Sauvée
de Monique Thomassettie

critiqué par Débézed, le 5 janvier 2023
(Besançon - 76 ans)


La note:  étoiles
Poèmes rédempteurs
Grande poétesse, auteure à la plume très affutée, Monique Thomassettie sait tout faire dans le monde du livre ainsi a-t-elle éditée elle-même ce recueil dont elle a réalisé la mise en page, les illustrations, la couverture et tout ce qui est nécessaire à sa publication avant de le confier à un imprimeur.

Ce texte est un recueil de poésie composé de poèmes répartis en quatre chapitres correspondant chacun à une « époque » de la vie de l’auteure, époque étant entendu comme étape dans la réflexion qu’elle mène sur elle-même, sur la vie qu’elle a plus subie que voulue, sur ce qu’elle voudrait devenir. Un texte mémoriel, thérapeutique, déjà testamentaire … Ce texte commence par un appel d’un lieu où elle semble avoir connu une certaine paix. « De Ta voix de montagne / Tu me rappelles, / en mes plaines / mes horizons qui de plus en plus / encerclent / uniformément // … ».

Elle se souvient, elle voudrait oublier, la dépression, « Moult causes à ma dépression. / Anciennes, récentes, présentes. / Causes d’ordres différents, / mais dont le point commun / est la négation de ma personne … ». Les failles de l’enfance qui l’ont conduite à cette dépression, la discordance qui sonnait entre le père et la mère. « Elle en allemand, / lui en français.». L’entente ne pouvait pas être très cordiale, les enfants ont subi jusqu’à l’humiliation, jusqu’à être traités de « Boches » parce que les garçons avaient été enrôlés de force dans la Wehrmacht comme les « Malgré nous alsaciens et lorrains ».

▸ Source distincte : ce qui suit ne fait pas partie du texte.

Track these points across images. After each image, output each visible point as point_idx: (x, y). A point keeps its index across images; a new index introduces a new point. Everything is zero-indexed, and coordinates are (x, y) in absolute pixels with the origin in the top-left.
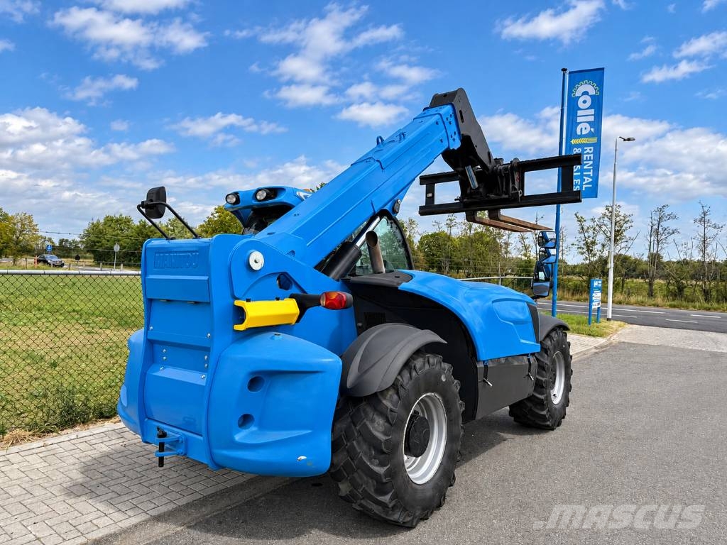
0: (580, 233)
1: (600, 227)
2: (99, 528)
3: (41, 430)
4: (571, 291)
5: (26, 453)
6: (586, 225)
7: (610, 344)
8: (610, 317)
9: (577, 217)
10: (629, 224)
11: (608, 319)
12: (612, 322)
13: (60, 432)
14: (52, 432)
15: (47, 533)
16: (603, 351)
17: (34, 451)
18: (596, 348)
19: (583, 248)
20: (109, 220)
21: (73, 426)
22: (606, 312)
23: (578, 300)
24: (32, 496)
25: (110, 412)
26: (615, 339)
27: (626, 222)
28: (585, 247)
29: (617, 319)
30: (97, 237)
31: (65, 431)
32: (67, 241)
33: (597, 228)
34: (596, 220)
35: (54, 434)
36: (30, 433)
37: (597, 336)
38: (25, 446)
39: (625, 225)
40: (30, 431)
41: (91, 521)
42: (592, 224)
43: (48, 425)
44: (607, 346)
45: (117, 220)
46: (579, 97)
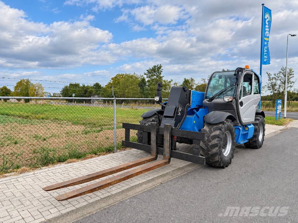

Mais comment faire comprendre aux autres l’origine, le sens de cette dépression ? L’écriture peut paraître insuffisante. « Je crains les critiques ou recenseurs / qui ignorent mon cheminement / … ». et pourtant la lecture des auteurs favoris est d’un grand secours pour oublier cette dépression si prégnante. « Pour la troisième fois de ma vie, / me voici savourant Marcel Proust ! / Comment mieux me guérir / qu’en retrouvant le Temps /… ».

La religion est autre un refuge souvent évoqué à travers Dieu lui-même mais aussi à travers les saints, comme Saint François d’Assise et ses moineaux, ou des événements bibliques, « Mon cœur enflammait le buisson. / Et le buisson s’est tu / … ». La religion, l’art, la littérature, la poésie sont les piliers de ce texte que l’auteure voudrait rédempteur, elle a la volonté de sortir de cette dépression envahissante, « À la force de mon poignet qui écrit, / remonter ma pente dépressive. / … ».

Sortir de la spirale de la dépression et donner aux autres pour qu’ils puissent eux aussi sortir de leur ornière ou tout simplement ne pas s’y enfoncer. « Oui, j’abreuve, nourris. / En mes œuvres, beaucoup se ressourcent ». Elle boucle la boucle de son désespoir en répondant à l’appel de la montagne où elle se réfugie, là où « L’Espace allège mon fardeau. / Et j’avais déjà espacé / les vers centrés de mes derniers poèmes. / Dès que je me suis sentie / s a u v é e ».

Ce livre, l’auteure le définit elle-même : « Livre de mes résurrections / Ainsi peut se titrer / mon œuvre entier. / Tant un fil de résilience / unit mes écrits et tableaux … ». Mémoire, souvenirs, résilience, rédemptions et partage, tel pourrait-être le testament que Monique livre dans ce texte éblouissant, d’une force, d’une puissance évocatrice transcendantes.